Monographs Details: Tiaridium indicum (L.) Lehm.
Authority: Britton, Nathaniel L. Flora Borinqueña.
Description:Species Description - Weeds are important elements of the vegetation of all inhabited regions, most of them unintentionally introduced from other parts of the World, through commerce, agriculture, or horticulture, through their seeds, although indigenous plants sometimes become troublesome in cultivated places. The different kinds are of all degrees of trouble to farmers and gardeners, some becoming, under conditions favorable to their growth, actual menaces to agriculture, while others do not thrive in sufficient numbers to be bothersome. A weed has been defined as "a plant out of place". The plant here illustrated is a native of the Old World tropics, first known to botanists from India; it has long been naturalized in tropical and subtropical America, and is now distributed from Florida and Texas to Paraguay, locally plentiful in waste or cultivated grounds.

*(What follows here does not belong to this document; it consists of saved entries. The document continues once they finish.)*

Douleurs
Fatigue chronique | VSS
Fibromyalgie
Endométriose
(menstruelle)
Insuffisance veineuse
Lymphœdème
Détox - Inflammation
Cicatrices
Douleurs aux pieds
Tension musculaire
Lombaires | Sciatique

The genus Tiaridium (Greek, like a tiara, referring to the characteristic fruit) was established for this plant by the German botanist Lehmann in 1818, and is monotypic, consisting of one species only, differing from the Heliotropes in having the nutlets of which the fruit is composed, united in pairs, conic, and strongly ribbed; in Heliotropium the 4 nutlets separate.
Heliotropium indicum Linnaeus, Species Plantarum 130. 1753.
Tiaridium indicum Lehmann, Plantae e Familia Asperifoliarum 14. 1818.